Cocina y cerebro
Reinos de humo
Probablemente no haya disciplina humana contemporánea en la que los sentidos en su totalidad tengan más presencia que en la cocina. Ninguna de las bellas artes tradicionales, ni las ciencias de nueva creación, son capaces de relacionar a un tiempo la información que recibe nuestro cerebro a través del gusto, del olfato, del oído, de la vista y del tacto. Hay que remontarse a lo más primitivo de nosotros mismos, y a la vida salvaje en los escasos rincones vírgenes que quedan en el planeta, para encontrar una actividad humana que incluya una presencia tan determinante de los olores, los gustos y los tactos. Cuando nos sentamos ante un plato de comida, nuestro cerebro se somete a una de las experiencias de proceso neuronal más complejas. Llegan estímulos desde la lengua, la boca y la nariz, y hasta de los ojos y de los oídos. Una simple gamba a la gabardina que cruje posee información de naturaleza diversa y compleja, desde el crujiente al sabor, pasando por la textura y los olores. Por si fuera poco, toda esa información organoléptica se descodifica en nuestro cerebro e interacciona en tiempo real con otra cantidad ingente de datos que parten de nuestras apetencias personales y de nuestro entorno familiar o cultural.
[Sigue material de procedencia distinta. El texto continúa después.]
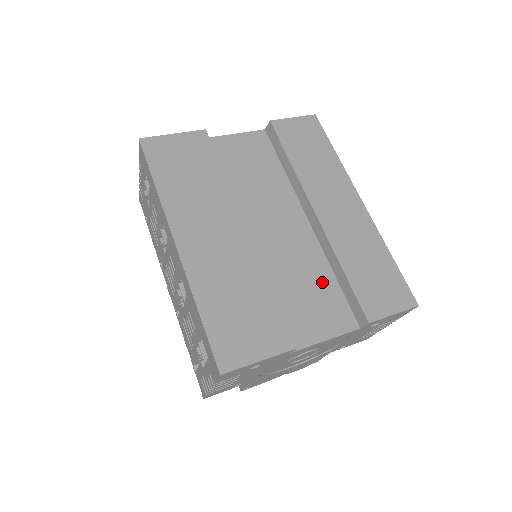
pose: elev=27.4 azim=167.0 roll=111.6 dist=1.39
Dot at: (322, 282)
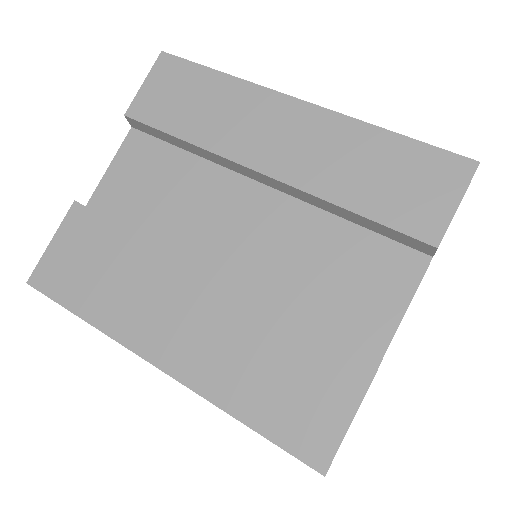
Dot at: (341, 244)
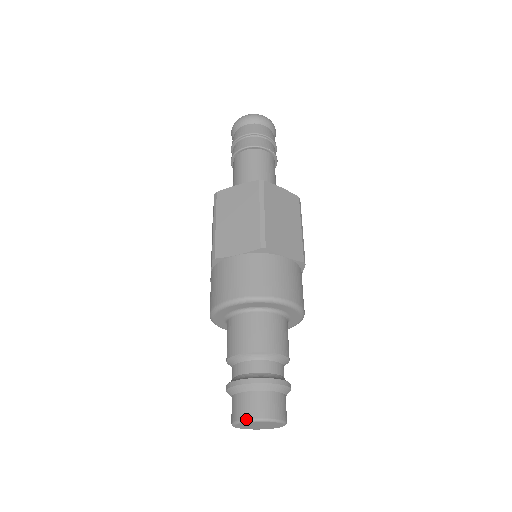
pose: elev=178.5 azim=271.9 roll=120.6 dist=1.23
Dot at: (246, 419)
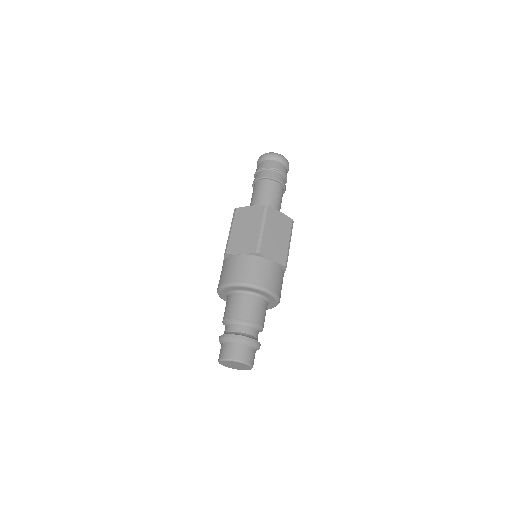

El sabor del caparazón de una tarántula es diferente para un indígena venezolano que para un europeo. Expresar en bytes la reacción ante la ingesta de un pedazo de pescado crudo demanda el estudio de una enorme cantidad de variables, lo cual convierte una disciplina aparentemente básica como es comer en una de las más sofisticadas. A los neurólogos les encanta la cocina por cuanto pone al descubierto la capacidad del hombre de manejar informaciones y estímulos muy diversos a la vez que demuestra el escaso conocimiento que todavía tenemos sobre el funcionamiento de nuestro cerebro de sapiens.